## EXTRACT PROVIDED
··········

Festival
Archive of Light is an international photography festival marking the 200th anniversary of the first photographic print. Conceived as a visual journey through time, the festival explores how light has shaped the evolution of photography – from its earliest documentary beginnings to the diverse artistic and conceptual practices of today.

Structured around seven thematic chapters, or “formulas of light”, the festival traces how photography has continually transformed the way we see and understand the world: from the act of witnessing to the artistic gesture, from the documentation of architecture to the decisive moment that captures human intuition.

But Archive of Light is more than a series of exhibitions – it is a living platform for exchange, reflection, and creative dialogue. Through lectures, workshops, masterclasses, and photographic expeditions, the festival invites audiences to move beyond passive observation and become active participants – researchers, collaborators, and co-authors in the story of photography itself.

Special attention is devoted to Belarusian photography, presented in dialogue with the wider European tradition while preserving its unique voice and cultural identity. The festival demonstrates that photography has never been merely a technical process: it is a form of memory, a tool for historical reflection, and a mirror of collective and national consciousness.

Ultimately, Archive of Light is an invitation to experience the history of photography anew – as discovery, as dialogue, and as the living energy of light that continues to shape how we perceive the world today.
Stage 1
Light as document
Nicéphore Niépce and the Birth of Photography as an Act of Witnessing.

··········

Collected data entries
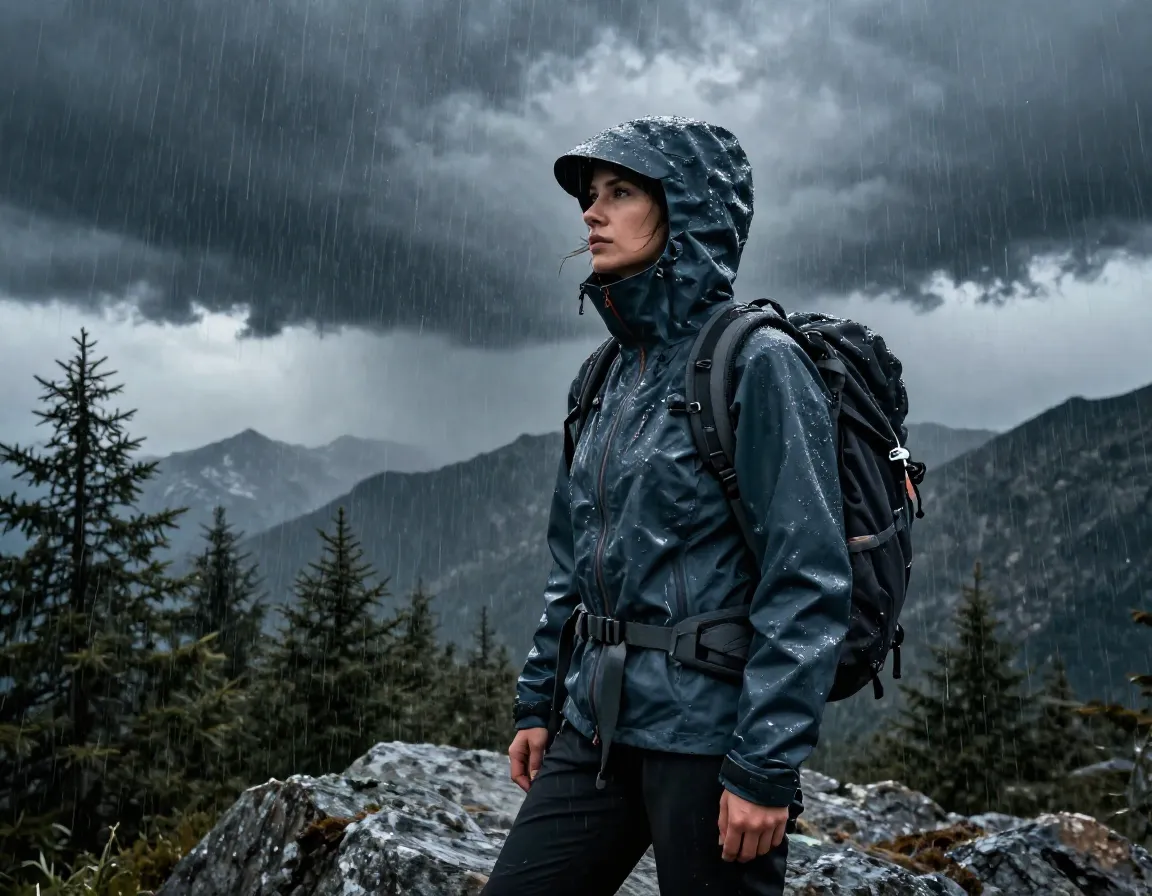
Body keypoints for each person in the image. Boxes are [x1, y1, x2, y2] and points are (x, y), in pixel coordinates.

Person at [481, 116, 853, 896]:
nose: (591, 212)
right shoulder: (603, 375)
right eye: (590, 196)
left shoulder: (759, 362)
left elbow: (808, 576)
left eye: (620, 192)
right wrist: (539, 701)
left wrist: (764, 766)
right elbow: (573, 560)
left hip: (708, 738)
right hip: (596, 726)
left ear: (686, 211)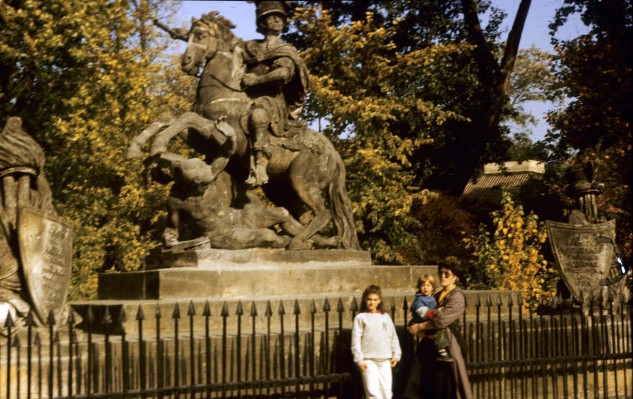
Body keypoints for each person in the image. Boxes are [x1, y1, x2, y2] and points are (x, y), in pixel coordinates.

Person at [241, 0, 310, 186]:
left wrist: (255, 80)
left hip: (272, 100)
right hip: (245, 96)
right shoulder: (250, 46)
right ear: (263, 22)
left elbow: (283, 74)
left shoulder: (285, 49)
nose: (278, 20)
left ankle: (260, 166)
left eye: (280, 17)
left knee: (259, 115)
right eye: (272, 17)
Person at [404, 261, 473, 399]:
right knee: (429, 385)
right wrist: (418, 328)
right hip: (430, 346)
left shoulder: (457, 297)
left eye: (446, 273)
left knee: (447, 385)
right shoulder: (435, 296)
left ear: (455, 277)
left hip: (447, 345)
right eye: (440, 273)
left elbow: (441, 321)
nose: (442, 276)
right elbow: (417, 316)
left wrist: (420, 327)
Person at [351, 285, 402, 399]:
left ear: (379, 301)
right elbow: (356, 341)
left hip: (385, 361)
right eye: (369, 299)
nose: (372, 302)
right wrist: (359, 360)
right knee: (373, 393)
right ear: (365, 300)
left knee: (387, 394)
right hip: (369, 361)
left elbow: (393, 337)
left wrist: (396, 355)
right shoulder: (360, 317)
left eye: (375, 300)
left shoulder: (385, 317)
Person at [410, 274, 452, 362]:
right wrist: (436, 312)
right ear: (419, 287)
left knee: (433, 336)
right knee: (438, 330)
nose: (425, 288)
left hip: (428, 320)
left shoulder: (430, 297)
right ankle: (442, 352)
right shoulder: (420, 300)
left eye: (428, 285)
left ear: (432, 287)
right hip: (421, 321)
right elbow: (424, 313)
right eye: (423, 285)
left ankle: (425, 352)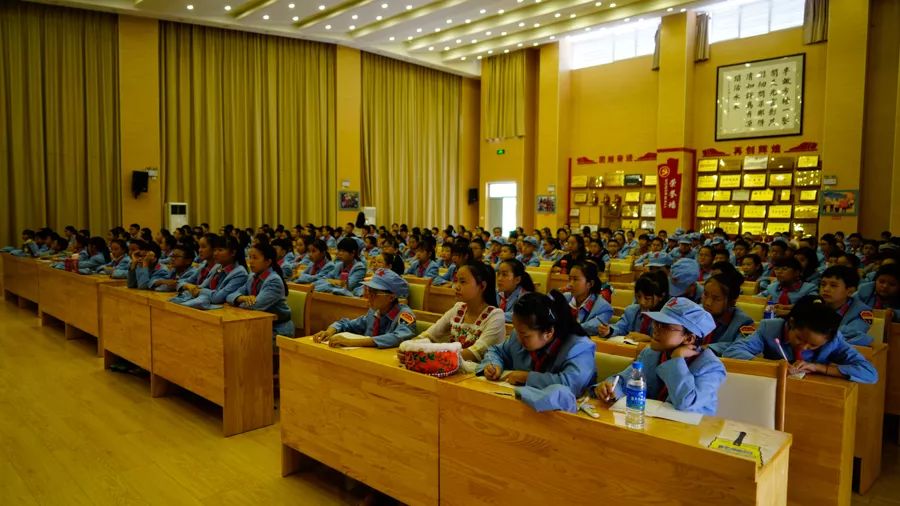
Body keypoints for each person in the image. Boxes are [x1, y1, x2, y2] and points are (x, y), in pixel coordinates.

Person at [596, 297, 725, 415]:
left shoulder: (711, 367)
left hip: (689, 433)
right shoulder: (651, 354)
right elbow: (624, 380)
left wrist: (677, 358)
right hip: (651, 425)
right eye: (656, 323)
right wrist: (611, 388)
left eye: (665, 326)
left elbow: (685, 404)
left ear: (689, 338)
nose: (655, 330)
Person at [723, 296, 877, 383]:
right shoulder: (770, 329)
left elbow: (869, 373)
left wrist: (818, 368)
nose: (804, 348)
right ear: (791, 323)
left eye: (813, 346)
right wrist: (773, 364)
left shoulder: (833, 340)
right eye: (799, 338)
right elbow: (732, 351)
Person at [478, 290, 597, 400]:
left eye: (525, 335)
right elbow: (496, 351)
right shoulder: (519, 335)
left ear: (549, 332)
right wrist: (493, 365)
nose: (518, 338)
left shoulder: (579, 347)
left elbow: (572, 385)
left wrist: (527, 378)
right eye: (516, 331)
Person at [416, 262, 505, 369]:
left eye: (463, 282)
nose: (456, 287)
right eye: (456, 281)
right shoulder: (458, 308)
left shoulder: (495, 316)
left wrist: (428, 358)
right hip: (450, 368)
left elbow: (475, 353)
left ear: (482, 286)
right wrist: (409, 347)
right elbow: (429, 334)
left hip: (477, 377)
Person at [313, 269, 418, 348]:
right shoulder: (374, 312)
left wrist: (352, 342)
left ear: (391, 297)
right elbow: (347, 324)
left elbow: (397, 338)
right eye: (369, 291)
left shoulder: (405, 315)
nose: (369, 296)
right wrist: (330, 331)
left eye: (375, 293)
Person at [228, 242, 294, 338]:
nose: (250, 261)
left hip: (278, 330)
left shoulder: (274, 280)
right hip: (259, 325)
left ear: (268, 261)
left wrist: (237, 302)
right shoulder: (252, 277)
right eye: (249, 257)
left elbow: (255, 306)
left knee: (237, 339)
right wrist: (242, 298)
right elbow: (230, 295)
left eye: (255, 258)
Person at [172, 235, 249, 308]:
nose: (215, 253)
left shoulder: (240, 273)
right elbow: (202, 286)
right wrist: (189, 286)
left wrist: (199, 291)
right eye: (215, 250)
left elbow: (218, 298)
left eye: (220, 250)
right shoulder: (217, 267)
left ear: (233, 253)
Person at [600, 271, 669, 340]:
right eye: (638, 297)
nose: (642, 302)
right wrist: (609, 330)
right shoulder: (631, 311)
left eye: (647, 298)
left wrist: (650, 339)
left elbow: (668, 342)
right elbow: (620, 327)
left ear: (661, 297)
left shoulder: (667, 318)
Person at [701, 271, 754, 356]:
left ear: (731, 302)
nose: (708, 303)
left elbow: (743, 346)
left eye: (716, 299)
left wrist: (709, 348)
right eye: (705, 294)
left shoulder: (745, 322)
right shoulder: (695, 312)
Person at [819, 265, 873, 346]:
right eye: (823, 284)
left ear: (850, 291)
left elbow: (855, 337)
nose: (826, 289)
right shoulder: (815, 304)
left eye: (833, 285)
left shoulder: (865, 312)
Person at [563, 261, 613, 336]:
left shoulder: (604, 308)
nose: (570, 284)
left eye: (575, 280)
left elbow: (591, 328)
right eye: (569, 279)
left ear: (590, 284)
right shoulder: (564, 298)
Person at [496, 259, 535, 323]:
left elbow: (518, 316)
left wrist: (492, 315)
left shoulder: (526, 298)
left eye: (504, 275)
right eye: (498, 274)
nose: (499, 278)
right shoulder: (496, 292)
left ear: (517, 280)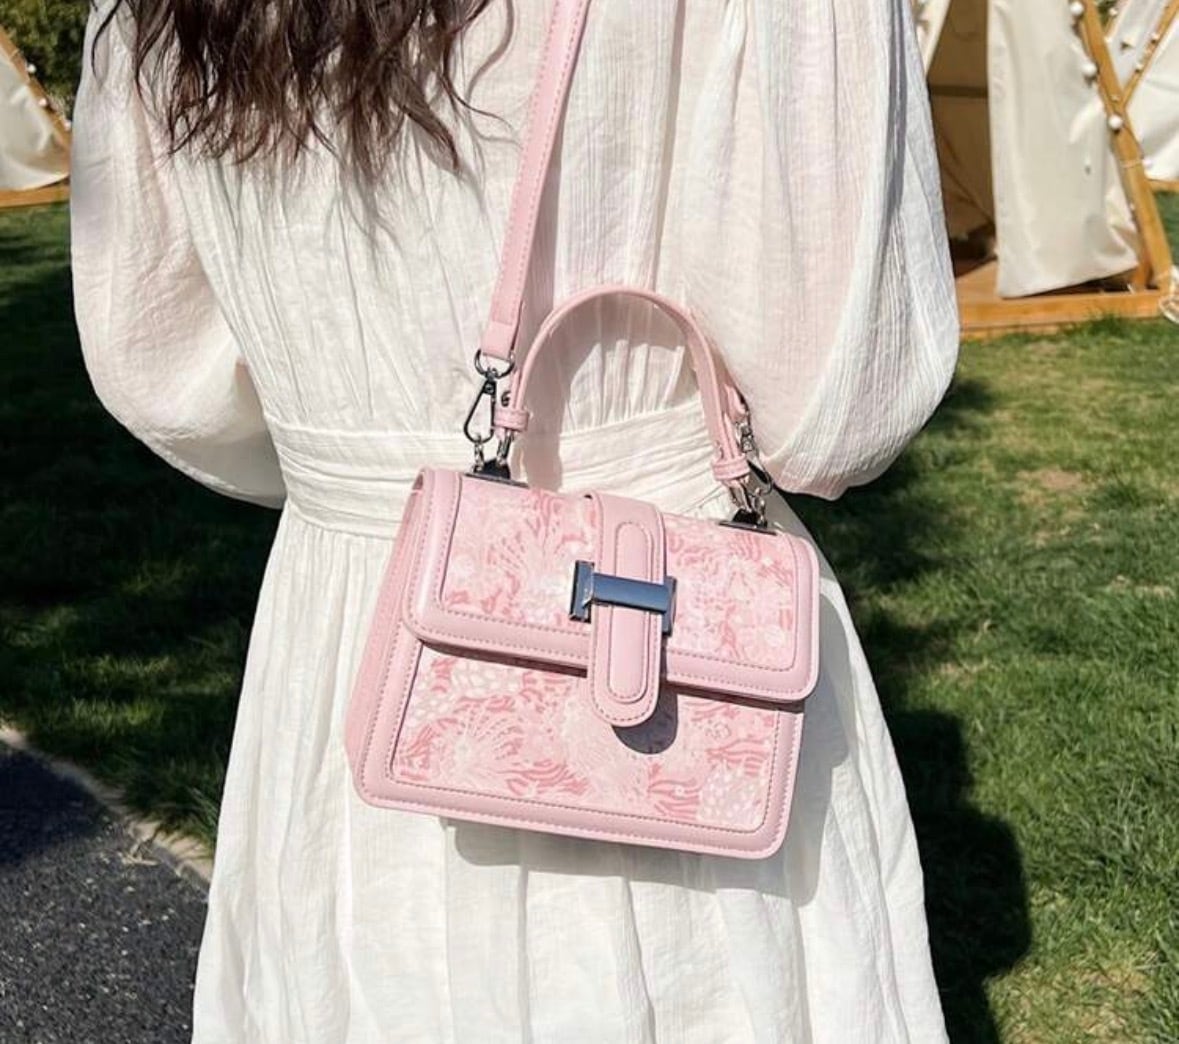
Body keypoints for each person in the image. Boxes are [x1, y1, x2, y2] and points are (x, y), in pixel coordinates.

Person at [70, 0, 959, 1039]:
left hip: (355, 617)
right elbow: (838, 410)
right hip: (674, 620)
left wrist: (366, 477)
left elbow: (162, 371)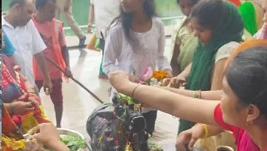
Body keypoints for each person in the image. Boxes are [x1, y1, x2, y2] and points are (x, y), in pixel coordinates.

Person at [109, 40, 267, 151]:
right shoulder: (247, 122)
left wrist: (128, 87)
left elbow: (177, 104)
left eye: (224, 92)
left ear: (251, 111)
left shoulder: (244, 122)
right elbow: (176, 104)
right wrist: (133, 88)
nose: (219, 98)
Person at [103, 0, 171, 136]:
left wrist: (166, 71)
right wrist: (125, 77)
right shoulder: (118, 29)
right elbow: (107, 64)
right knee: (123, 140)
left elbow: (160, 57)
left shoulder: (157, 25)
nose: (123, 0)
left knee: (146, 138)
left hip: (149, 98)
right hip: (124, 99)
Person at [173, 0, 244, 139]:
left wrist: (175, 95)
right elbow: (197, 61)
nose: (195, 34)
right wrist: (184, 75)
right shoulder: (209, 44)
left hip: (209, 129)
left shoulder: (226, 51)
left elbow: (215, 99)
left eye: (201, 30)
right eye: (193, 28)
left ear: (220, 28)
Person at [32, 0, 71, 128]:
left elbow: (64, 47)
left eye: (54, 10)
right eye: (50, 10)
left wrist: (67, 67)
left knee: (58, 100)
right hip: (35, 73)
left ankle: (59, 126)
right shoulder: (28, 24)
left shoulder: (57, 25)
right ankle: (35, 126)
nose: (53, 14)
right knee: (32, 100)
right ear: (40, 8)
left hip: (54, 71)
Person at [2, 0, 53, 93]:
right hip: (11, 90)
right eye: (29, 12)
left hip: (30, 85)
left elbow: (38, 53)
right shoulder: (1, 29)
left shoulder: (29, 25)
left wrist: (47, 79)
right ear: (17, 8)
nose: (31, 16)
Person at [88, 0, 120, 79]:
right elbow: (92, 5)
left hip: (115, 29)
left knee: (116, 54)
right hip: (101, 29)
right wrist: (90, 22)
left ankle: (113, 74)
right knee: (105, 51)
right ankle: (105, 72)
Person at [170, 0, 205, 76]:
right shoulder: (180, 28)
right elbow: (174, 61)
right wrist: (177, 79)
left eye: (191, 5)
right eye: (182, 6)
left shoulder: (212, 26)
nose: (187, 10)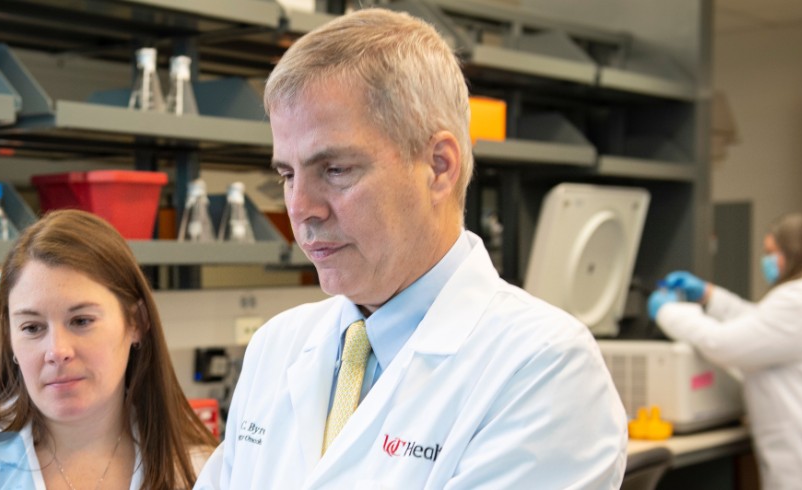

··········

## EXERCISE AIM
Resume the description of the Archive of Light photography festival above, picking up right after its final line.

## OUTPUT OF THE EXERCISE
The history of photography is not merely a history of technical invention, but above all a story of a radical transformation in human perception. The shift from the subjective artistic image to the objective fixation of reality marked a true revolution in visual culture. The beginning of this new era dates back to 1826 and the name of Nicéphore Niépce. His famous image View from the Window at Le Gras, often regarded as the first photograph in history, was not just a technical breakthrough – it was a symbolic one. With this image, photography began to be understood as an act of witnessing.

Before Niépce, visual representation was entirely dependent on the hand of the artist. Painting, drawing, engraving – all were products of personal vision, interpretation, and creative will. The artist determined what would be shown, how the composition would unfold, which lines and colors would define the image.

Niépce’s invention changed the very nature of the image. His heliograph allowed light itself to inscribe its own presence directly onto a plate. In this process, the decisive agent was no longer the artist’s hand, but light itself – the true bearer of objective reality. For the first time, the image became independent of human subjectivity: it captured the moment and the space as they were. Light, once fleeting and intangible, became a material witness to existence.

View from the Window at Le Gras is not only a unique image but also the first fragment of what would become a global visual archive. From that moment onward, reality could be preserved and reproduced with unprecedented precision. This was the true revolution of Niépce’s discovery: photography changed not only the means of representation but also the structure of human memory and the way we perceive and understand the world.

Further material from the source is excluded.